= PROBLEM =
Pull every line containing "Repository" out of the listing below.

= EXERCISE DATA =
= Beginning of Section =

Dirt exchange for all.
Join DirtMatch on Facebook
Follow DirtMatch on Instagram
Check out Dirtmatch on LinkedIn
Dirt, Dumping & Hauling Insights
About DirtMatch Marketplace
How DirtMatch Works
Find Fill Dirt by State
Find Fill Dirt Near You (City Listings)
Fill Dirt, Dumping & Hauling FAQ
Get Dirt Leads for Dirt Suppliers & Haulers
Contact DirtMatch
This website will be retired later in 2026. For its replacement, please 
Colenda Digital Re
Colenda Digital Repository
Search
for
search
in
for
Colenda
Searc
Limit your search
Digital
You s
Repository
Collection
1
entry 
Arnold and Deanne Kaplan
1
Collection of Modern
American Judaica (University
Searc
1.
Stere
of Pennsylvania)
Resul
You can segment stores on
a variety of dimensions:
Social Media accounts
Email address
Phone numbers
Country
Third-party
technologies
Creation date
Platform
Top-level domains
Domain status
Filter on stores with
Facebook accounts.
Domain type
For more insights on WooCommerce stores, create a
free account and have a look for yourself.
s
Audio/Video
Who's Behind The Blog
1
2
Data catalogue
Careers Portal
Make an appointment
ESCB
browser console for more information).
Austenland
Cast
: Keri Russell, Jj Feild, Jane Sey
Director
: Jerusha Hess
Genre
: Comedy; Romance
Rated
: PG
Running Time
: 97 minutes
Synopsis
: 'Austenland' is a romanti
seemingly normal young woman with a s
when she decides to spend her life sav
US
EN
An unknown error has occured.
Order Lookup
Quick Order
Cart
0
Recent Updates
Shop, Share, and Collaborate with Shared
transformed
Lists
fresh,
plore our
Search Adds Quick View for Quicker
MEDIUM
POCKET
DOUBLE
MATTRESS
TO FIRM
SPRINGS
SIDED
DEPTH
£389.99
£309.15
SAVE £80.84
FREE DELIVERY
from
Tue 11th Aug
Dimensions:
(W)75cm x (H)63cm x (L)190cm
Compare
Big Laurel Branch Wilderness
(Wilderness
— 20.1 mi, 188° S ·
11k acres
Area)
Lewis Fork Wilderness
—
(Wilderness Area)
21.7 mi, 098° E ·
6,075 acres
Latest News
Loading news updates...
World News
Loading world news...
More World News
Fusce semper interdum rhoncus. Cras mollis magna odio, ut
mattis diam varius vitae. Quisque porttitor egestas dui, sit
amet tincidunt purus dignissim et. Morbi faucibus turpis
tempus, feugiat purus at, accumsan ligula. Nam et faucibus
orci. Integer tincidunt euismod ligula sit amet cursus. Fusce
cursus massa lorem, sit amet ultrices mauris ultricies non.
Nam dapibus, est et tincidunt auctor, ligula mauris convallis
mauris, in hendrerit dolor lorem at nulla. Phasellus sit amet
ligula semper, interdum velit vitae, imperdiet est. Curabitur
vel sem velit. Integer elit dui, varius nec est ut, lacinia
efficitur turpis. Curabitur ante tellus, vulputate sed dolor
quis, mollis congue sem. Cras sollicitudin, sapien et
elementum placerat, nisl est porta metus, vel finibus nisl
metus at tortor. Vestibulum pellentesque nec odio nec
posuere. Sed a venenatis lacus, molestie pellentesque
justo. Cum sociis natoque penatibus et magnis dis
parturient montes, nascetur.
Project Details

= End of Section =

= EXERCISE RESPONSE =
Colenda Digital Repository
Repository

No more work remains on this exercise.